The first cohort of fellows represent newspapers, radio and television stations and ethnic media outlets stretching from Portland to San Francisco, Los Angeles and San Diego. As a group, they bring decades of award-winning reporting experience about education and a vast array of other issues, including poverty, immigration, local government, ethnic communities and religion. Renaissance Journalism expects that a total of 30 or more journalists from throughout the United States will be awarded fellowships during the course of the initiative.
The selected fellows are:
- Kathryn Baron, Senior Reporter, EdSource Today
- Charla Bear, Multimedia Reporter and Anchor, KQED Public Radio
- Nicole Dungca, Education Reporter, The Oregonian
- Juan Esparza Loera, Editor, Vida en el Valle
- Maureen Magee, Education Reporter, U-T San Diego
- Rob Manning, Reporter, Oregon Public Broadcasting
- Jacob Simas, Editor, Director of Youth Media, New America Media
- Beth Slovic, Independent Journalist, The Oregonian
- Zaidee Stavely, Radio Reporter & Feature News Editor, Radio Bilingüe
- Wendy Tokuda, TV Reporter, KPIX/Students Rising Above
- Teresa Watanabe, Education Staff Writer, Los Angeles Times
The journalists will develop a special reporting project on the opportunity gap for their respective news organizations. Before they embark upon their investigations, they will meet with leading education experts, community leaders and top education journalists as part of an intensive training program held on Feb. 20-22 in San Francisco. The fellows also will receive reporting stipends and other resources to support their efforts. LynNell Hancock, a nationally renowned reporter and writer specializing in education and child and family policy issues, and a professor at Columbia University’s Graduate School of Journalism, will serve as an adviser and mentor to the fellows.

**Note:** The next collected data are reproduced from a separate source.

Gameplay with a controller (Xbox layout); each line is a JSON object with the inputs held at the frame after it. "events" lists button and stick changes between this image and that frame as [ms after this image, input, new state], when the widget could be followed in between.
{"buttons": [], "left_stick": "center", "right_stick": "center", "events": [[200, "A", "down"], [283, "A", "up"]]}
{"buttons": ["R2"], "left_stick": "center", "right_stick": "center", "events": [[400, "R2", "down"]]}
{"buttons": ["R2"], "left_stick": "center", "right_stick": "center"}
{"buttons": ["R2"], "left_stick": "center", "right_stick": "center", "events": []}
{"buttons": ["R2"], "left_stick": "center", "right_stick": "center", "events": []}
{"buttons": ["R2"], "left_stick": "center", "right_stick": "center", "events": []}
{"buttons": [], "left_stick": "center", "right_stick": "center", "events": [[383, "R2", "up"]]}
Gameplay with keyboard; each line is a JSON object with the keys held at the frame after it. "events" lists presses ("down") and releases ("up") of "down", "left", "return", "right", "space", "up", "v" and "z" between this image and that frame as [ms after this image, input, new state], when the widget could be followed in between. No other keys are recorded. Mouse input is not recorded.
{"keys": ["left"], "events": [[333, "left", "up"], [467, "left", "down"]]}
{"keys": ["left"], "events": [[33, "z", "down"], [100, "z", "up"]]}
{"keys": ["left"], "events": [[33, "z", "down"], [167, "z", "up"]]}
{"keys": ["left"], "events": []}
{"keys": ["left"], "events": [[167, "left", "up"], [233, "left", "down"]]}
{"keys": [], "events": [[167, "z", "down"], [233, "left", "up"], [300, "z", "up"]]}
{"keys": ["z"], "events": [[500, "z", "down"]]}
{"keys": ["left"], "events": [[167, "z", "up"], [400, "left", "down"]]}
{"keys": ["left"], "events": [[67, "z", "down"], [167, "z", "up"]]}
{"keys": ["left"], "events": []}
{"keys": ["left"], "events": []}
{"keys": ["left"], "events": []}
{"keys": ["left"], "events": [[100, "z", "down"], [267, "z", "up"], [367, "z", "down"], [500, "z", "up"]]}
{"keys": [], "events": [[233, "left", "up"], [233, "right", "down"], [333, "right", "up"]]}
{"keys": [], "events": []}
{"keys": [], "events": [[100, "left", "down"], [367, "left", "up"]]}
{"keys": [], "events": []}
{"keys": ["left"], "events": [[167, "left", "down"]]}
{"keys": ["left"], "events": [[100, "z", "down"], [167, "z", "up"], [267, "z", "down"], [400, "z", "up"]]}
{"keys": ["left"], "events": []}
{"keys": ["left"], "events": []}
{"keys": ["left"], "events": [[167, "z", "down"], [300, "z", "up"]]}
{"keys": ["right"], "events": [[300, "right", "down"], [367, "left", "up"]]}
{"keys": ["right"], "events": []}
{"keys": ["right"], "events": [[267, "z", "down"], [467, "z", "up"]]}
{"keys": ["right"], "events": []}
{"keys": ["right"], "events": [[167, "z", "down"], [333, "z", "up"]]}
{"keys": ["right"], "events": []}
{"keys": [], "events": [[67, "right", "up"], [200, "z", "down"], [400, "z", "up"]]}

As an integral part of its initiative, Renaissance Journalism also will develop a community engagement campaign to help magnify and leverage the impact of the journalists’ stories. Renaissance Journalism will work with select nonprofit organizations, school advocates and other groups interested in improving our nation’s public education.
“At Renaissance Journalism, we believe that good journalism carries the potential to have a profound and positive impact on society,” said Funabiki. “We think the stories generated from the Equity Reporting Project can go a long way in stimulating public awareness and dialogue about this critical educational problem—and build support for reforms and remedies that will ultimately help all children get a fair shot at the American Dream.”
The initiative is supported by a $500,000 grant from the Ford Foundation under its More and Better Learning Time Initiative, which supports new and innovative ways to redesign and improve learning opportunities for all students.
About Renaissance Journalism
Renaissance Journalism organizes initiatives that engage journalists to address critical issues affecting our communities. Earlier this year, Renaissance Journalism launched the Michigan Reporting Initiative, which is helping nine news organizations to develop in-depth coverage of the financial crisis facing Detroit and other public agencies in Michigan. In an earlier initiative, more than dozen journalists, filmmakers and photographers traveled to Vietnam to produce award-winning projects on the health and environmental legacy of the use of Agent Orange during the Vietnam War.